What is being asked: A faithful transcript of all the lines below, with no pictures, is the goal here.

Data for this exercise:
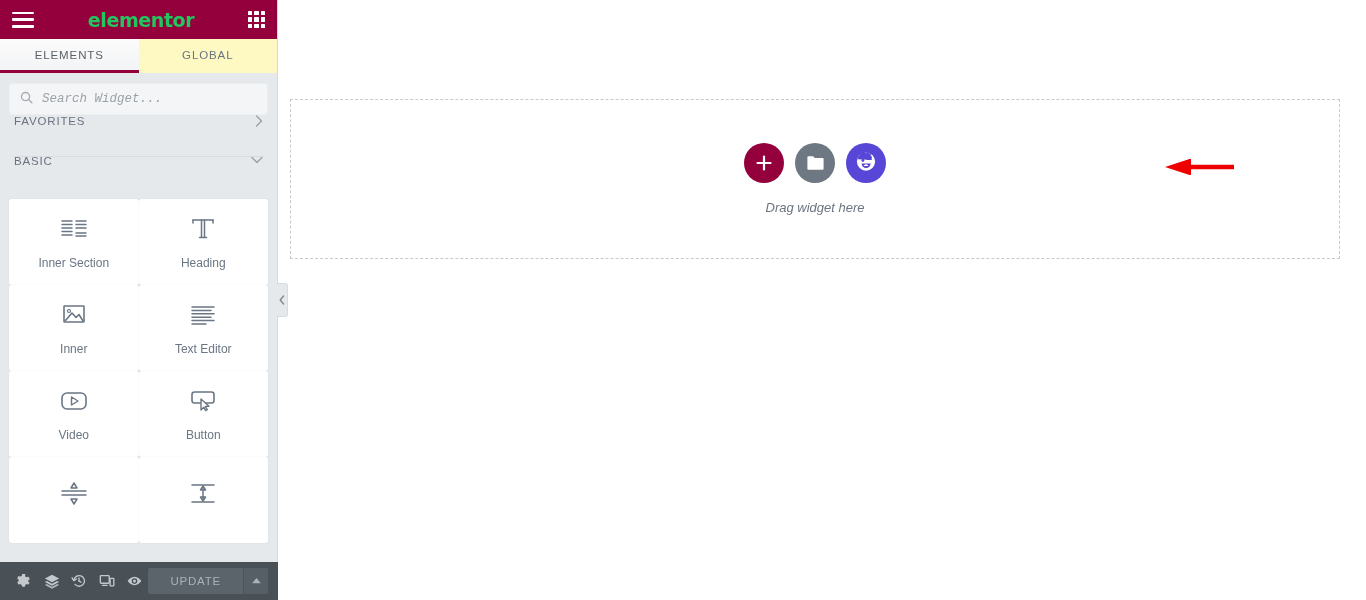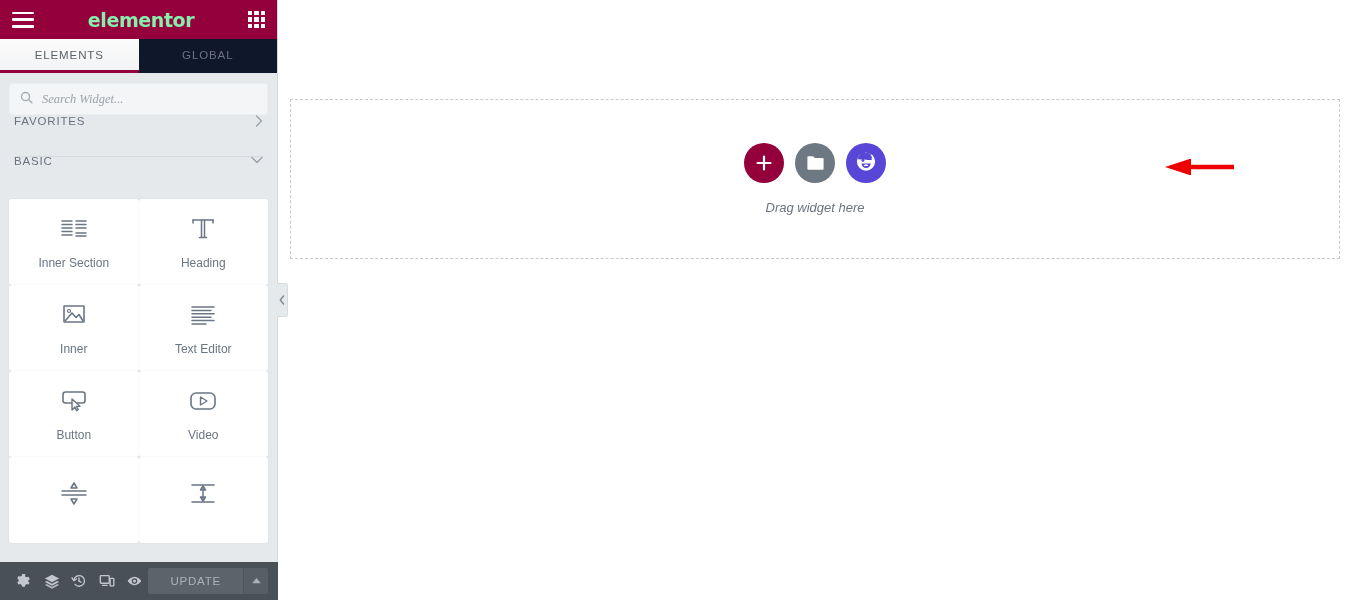--- a/index.html
+++ b/index.html
@@ -23,54 +23,54 @@
   
   .panel-header {
     height: 39px; background: #93003c;
     display: flex; align-items: center; justify-content: space-between;
     padding: 0 12px; flex: 0 0 39px;
   }
   .hamburger { width: 22px; height: 16px; display: flex; flex-direction: column;
     justify-content: space-between; cursor: pointer; }
   .hamburger span { display: block; height: 2.5px; background: #fff; border-radius: 1px; }
   .brand-logo {
-    color: #86efac; font-size: 19px; font-weight: bold; letter-spacing: -0.4px;
+    color: #22c55e; font-size: 19px; font-weight: bold; letter-spacing: -0.4px;
     font-family: "DejaVu Sans", sans-serif;
   }
   .grid-icon { width: 17px; height: 17px; display: grid;
     grid-template-columns: repeat(3, 1fr); grid-template-rows: repeat(3, 1fr);
     gap: 2.4px; cursor: pointer; }
   .grid-icon i { background: #fff; display: block; border-radius: 0.5px; }
 
   
   .panel-tabs { display: flex; height: 34px; flex: 0 0 34px; background: #fff; }
   .panel-tab {
     flex: 1; display: flex; align-items: center; justify-content: center;
     font-size: 11.5px; letter-spacing: 0.9px; color: #6b7280;
-    background: #0f172a; cursor: pointer; position: relative;
+    background: #fef9c3; cursor: pointer; position: relative;
     border-bottom: 3px solid transparent;
   }
   .panel-tab.active {
     color: #5a6269;
     background: linear-gradient(#fbfbfc, #f3f4f5);
     border-bottom: 3px solid #93003c;
   }
 
   
   .search-wrap { padding: 10px 9px 0 9px; }
   .search-box {
     height: 32px; background: #f4f5f6; border-radius: 3px;
     display: flex; align-items: center; padding: 0 10px; gap: 9px;
     border: 1px solid #eceef0;
   }
   .search-box svg { flex: 0 0 auto; }
   .search-box input {
     border: none; outline: none; background: transparent;
     font-size: 12.5px; font-style: italic; color: #8a9199;
-    font-family: Liberation Serif, serif; width: 100%;
+    font-family: Liberation Mono, monospace; width: 100%;
   }
   .search-box input::placeholder { color: #9ba2aa; font-style: italic; }
 
   
   .cat-row {
     height: 40px; display: flex; justify-content: space-between;
     padding: 0 14px; font-size: 11.5px; letter-spacing: 0.85px; color: #6b7280;
     cursor: pointer; position: relative;
   }
   .cat-row.favorites::after {
@@ -267,36 +267,36 @@
               <line x1="3" y1="16.6" x2="25" y2="16.6"></line>
                 <line x1="3" y1="20" x2="17" y2="20"></line>
             </g>
           </svg>
         </span>
         <span class="wlabel">Text Editor</span>
       </div>
 
       <div class="widget-card">
         <span class="wicon">
+          <svg width="30" height="22" viewBox="0 0 30 22">
+            <rect x="3" y="3" width="24" height="16" rx="5" stroke="#6a7683" stroke-width="1.6" fill="none"></rect>
+            <polygon points="12.5,7 19,11 12.5,15" stroke="#6a7683" stroke-width="1.4" fill="none" stroke-linejoin="round"></polygon>
+          </svg>
+        </span>
+        <span class="wlabel">Video</span>
+      </div>
+
+      <div class="widget-card">
+        <span class="wicon">
           <svg width="30" height="24" viewBox="0 0 30 24">
             <rect x="4" y="3" width="22" height="11" rx="2.5" stroke="#6a7683" stroke-width="1.6" fill="none"></rect>
             <path d="M13 10 L13 21 L15.8 18.2 L17.6 21.6 L19.2 20.7 L17.4 17.4 L21 17.2 Z" fill="#fff" stroke="#6a7683" stroke-width="1.4" stroke-linejoin="round"></path>
           </svg>
         </span>
         <span class="wlabel">Button</span>
-      </div>
-
-      <div class="widget-card">
-        <span class="wicon">
-          <svg width="30" height="22" viewBox="0 0 30 22">
-            <rect x="3" y="3" width="24" height="16" rx="5" stroke="#6a7683" stroke-width="1.6" fill="none"></rect>
-            <polygon points="12.5,7 19,11 12.5,15" stroke="#6a7683" stroke-width="1.4" fill="none" stroke-linejoin="round"></polygon>
-          </svg>
-        </span>
-        <span class="wlabel">Video</span>
       </div>
 
       <div class="widget-card">
         <span class="wicon">
           <svg width="34" height="30" viewBox="0 0 34 30">
             <g stroke="#6a7683" stroke-width="1.5" fill="none" stroke-linejoin="round">
               <polygon points="17,4 20,9 14,9"></polygon>
               <line x1="5" y1="12" x2="29" y2="12" stroke-linecap="round"></line>
               <line x1="5" y1="16" x2="29" y2="16" stroke-linecap="round"></line>
               <polygon points="17,25 20,20 14,20"></polygon>

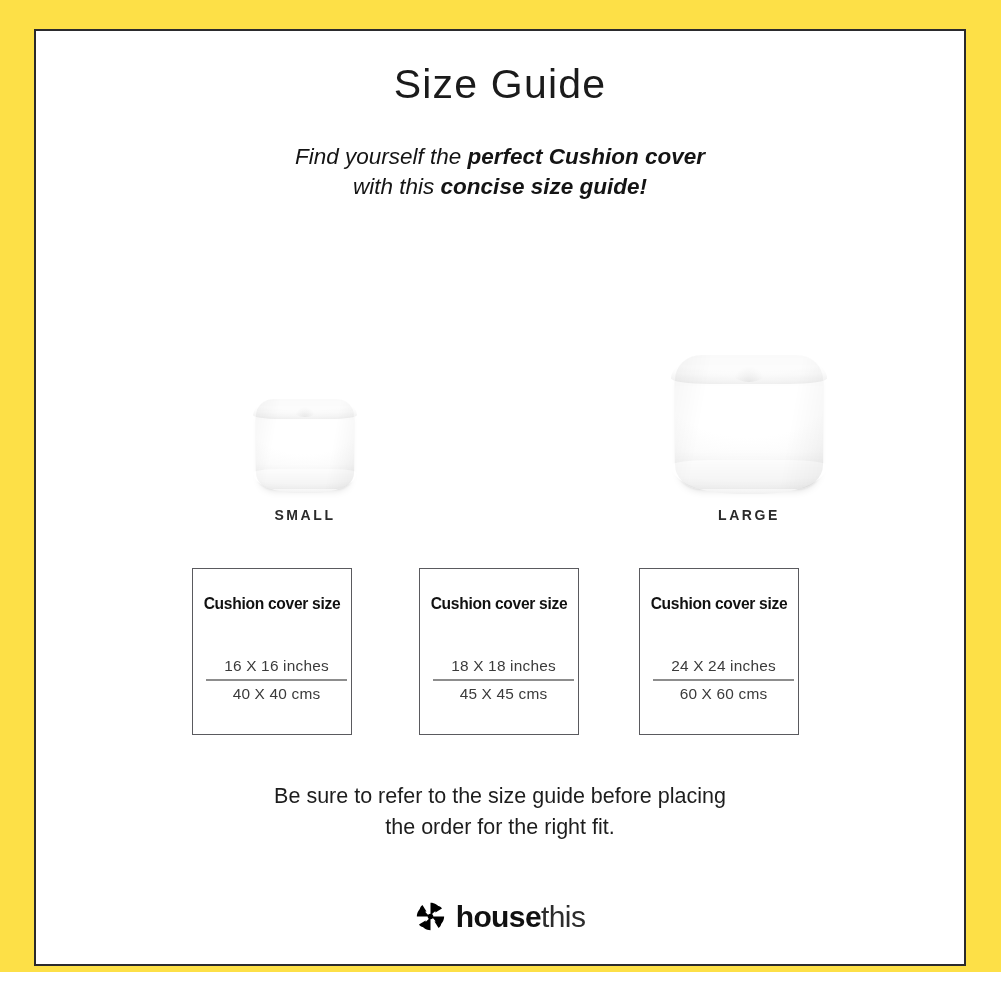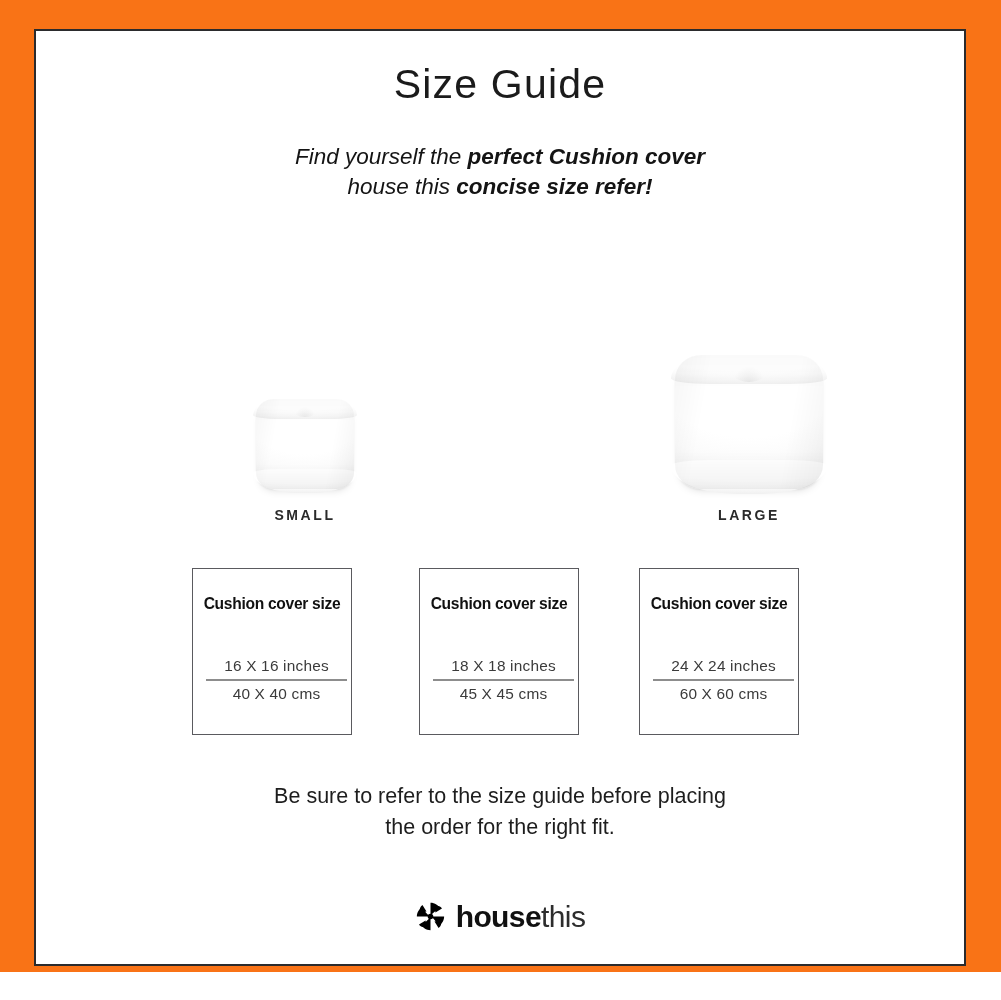--- a/index.html
+++ b/index.html
@@ -12,21 +12,21 @@
     height: 1000px;
     font-family: "Liberation Sans", sans-serif;
     color: #1a1a1a;
     overflow: hidden;
   }
 
   .page {
     position: relative;
     width: 1001px;
     height: 972px;
-    background: #f97316;
+    background: #fde047;
   }
 
   
   .frame {
     position: absolute;
     left: 34px;
     top: 29px;
     width: 932px;
     height: 937px;
     border: 2px solid #2b2b2d;
@@ -247,21 +247,21 @@
 </head>
 <body>
 
 <div class="page">
   <div class="frame">
 
     <div class="title">Size Guide</div>
 
     <div class="subtitle">
       <div><span>Find yourself the </span><span class="em">perfect Cushion cover</span></div>
-      <div><span>house this </span><span class="em">concise size refer!</span></div>
+      <div><span>with this </span><span class="em">concise size guide!</span></div>
     </div>
 
     <div class="pillow-row">
 
       <div class="pillow-col c0">
         <div class="pillow-stage">
           <div class="pillow pillow-s">
             <div class="pillow-inner"></div>
             <div class="pillow-seam"></div>
           </div>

Result of the task:
--- a/index.html
+++ b/index.html
@@ -23,54 +23,54 @@
   
   .panel-header {
     height: 39px; background: #93003c;
     display: flex; align-items: center; justify-content: space-between;
     padding: 0 12px; flex: 0 0 39px;
   }
   .hamburger { width: 22px; height: 16px; display: flex; flex-direction: column;
     justify-content: space-between; cursor: pointer; }
   .hamburger span { display: block; height: 2.5px; background: #fff; border-radius: 1px; }
   .brand-logo {
-    color: #86efac; font-size: 19px; font-weight: bold; letter-spacing: -0.4px;
+    color: #22c55e; font-size: 19px; font-weight: bold; letter-spacing: -0.4px;
     font-family: "DejaVu Sans", sans-serif;
   }
   .grid-icon { width: 17px; height: 17px; display: grid;
     grid-template-columns: repeat(3, 1fr); grid-template-rows: repeat(3, 1fr);
     gap: 2.4px; cursor: pointer; }
   .grid-icon i { background: #fff; display: block; border-radius: 0.5px; }
 
   
   .panel-tabs { display: flex; height: 34px; flex: 0 0 34px; background: #fff; }
   .panel-tab {
     flex: 1; display: flex; align-items: center; justify-content: center;
     font-size: 11.5px; letter-spacing: 0.9px; color: #6b7280;
-    background: #0f172a; cursor: pointer; position: relative;
+    background: #fef9c3; cursor: pointer; position: relative;
     border-bottom: 3px solid transparent;
   }
   .panel-tab.active {
     color: #5a6269;
     background: linear-gradient(#fbfbfc, #f3f4f5);
     border-bottom: 3px solid #93003c;
   }
 
   
   .search-wrap { padding: 10px 9px 0 9px; }
   .search-box {
     height: 32px; background: #f4f5f6; border-radius: 3px;
     display: flex; align-items: center; padding: 0 10px; gap: 9px;
     border: 1px solid #eceef0;
   }
   .search-box svg { flex: 0 0 auto; }
   .search-box input {
     border: none; outline: none; background: transparent;
     font-size: 12.5px; font-style: italic; color: #8a9199;
-    font-family: Liberation Serif, serif; width: 100%;
+    font-family: Liberation Mono, monospace; width: 100%;
   }
   .search-box input::placeholder { color: #9ba2aa; font-style: italic; }
 
   
   .cat-row {
     height: 40px; display: flex; justify-content: space-between;
     padding: 0 14px; font-size: 11.5px; letter-spacing: 0.85px; color: #6b7280;
     cursor: pointer; position: relative;
   }
   .cat-row.favorites::after {
@@ -267,36 +267,36 @@
               <line x1="3" y1="16.6" x2="25" y2="16.6"></line>
                 <line x1="3" y1="20" x2="17" y2="20"></line>
             </g>
           </svg>
         </span>
         <span class="wlabel">Text Editor</span>
       </div>
 
       <div class="widget-card">
         <span class="wicon">
+          <svg width="30" height="22" viewBox="0 0 30 22">
+            <rect x="3" y="3" width="24" height="16" rx="5" stroke="#6a7683" stroke-width="1.6" fill="none"></rect>
+            <polygon points="12.5,7 19,11 12.5,15" stroke="#6a7683" stroke-width="1.4" fill="none" stroke-linejoin="round"></polygon>
+          </svg>
+        </span>
+        <span class="wlabel">Video</span>
+      </div>
+
+      <div class="widget-card">
+        <span class="wicon">
           <svg width="30" height="24" viewBox="0 0 30 24">
             <rect x="4" y="3" width="22" height="11" rx="2.5" stroke="#6a7683" stroke-width="1.6" fill="none"></rect>
             <path d="M13 10 L13 21 L15.8 18.2 L17.6 21.6 L19.2 20.7 L17.4 17.4 L21 17.2 Z" fill="#fff" stroke="#6a7683" stroke-width="1.4" stroke-linejoin="round"></path>
           </svg>
         </span>
         <span class="wlabel">Button</span>
-      </div>
-
-      <div class="widget-card">
-        <span class="wicon">
-          <svg width="30" height="22" viewBox="0 0 30 22">
-            <rect x="3" y="3" width="24" height="16" rx="5" stroke="#6a7683" stroke-width="1.6" fill="none"></rect>
-            <polygon points="12.5,7 19,11 12.5,15" stroke="#6a7683" stroke-width="1.4" fill="none" stroke-linejoin="round"></polygon>
-          </svg>
-        </span>
-        <span class="wlabel">Video</span>
       </div>
 
       <div class="widget-card">
         <span class="wicon">
           <svg width="34" height="30" viewBox="0 0 34 30">
             <g stroke="#6a7683" stroke-width="1.5" fill="none" stroke-linejoin="round">
               <polygon points="17,4 20,9 14,9"></polygon>
               <line x1="5" y1="12" x2="29" y2="12" stroke-linecap="round"></line>
               <line x1="5" y1="16" x2="29" y2="16" stroke-linecap="round"></line>
               <polygon points="17,25 20,20 14,20"></polygon>

--- a/index.html
+++ b/index.html
@@ -12,21 +12,21 @@
     height: 1000px;
     font-family: "Liberation Sans", sans-serif;
     color: #1a1a1a;
     overflow: hidden;
   }
 
   .page {
     position: relative;
     width: 1001px;
     height: 972px;
-    background: #f97316;
+    background: #fde047;
   }
 
   
   .frame {
     position: absolute;
     left: 34px;
     top: 29px;
     width: 932px;
     height: 937px;
     border: 2px solid #2b2b2d;
@@ -247,21 +247,21 @@
 </head>
 <body>
 
 <div class="page">
   <div class="frame">
 
     <div class="title">Size Guide</div>
 
     <div class="subtitle">
       <div><span>Find yourself the </span><span class="em">perfect Cushion cover</span></div>
-      <div><span>house this </span><span class="em">concise size refer!</span></div>
+      <div><span>with this </span><span class="em">concise size guide!</span></div>
     </div>
 
     <div class="pillow-row">
 
       <div class="pillow-col c0">
         <div class="pillow-stage">
           <div class="pillow pillow-s">
             <div class="pillow-inner"></div>
             <div class="pillow-seam"></div>
           </div>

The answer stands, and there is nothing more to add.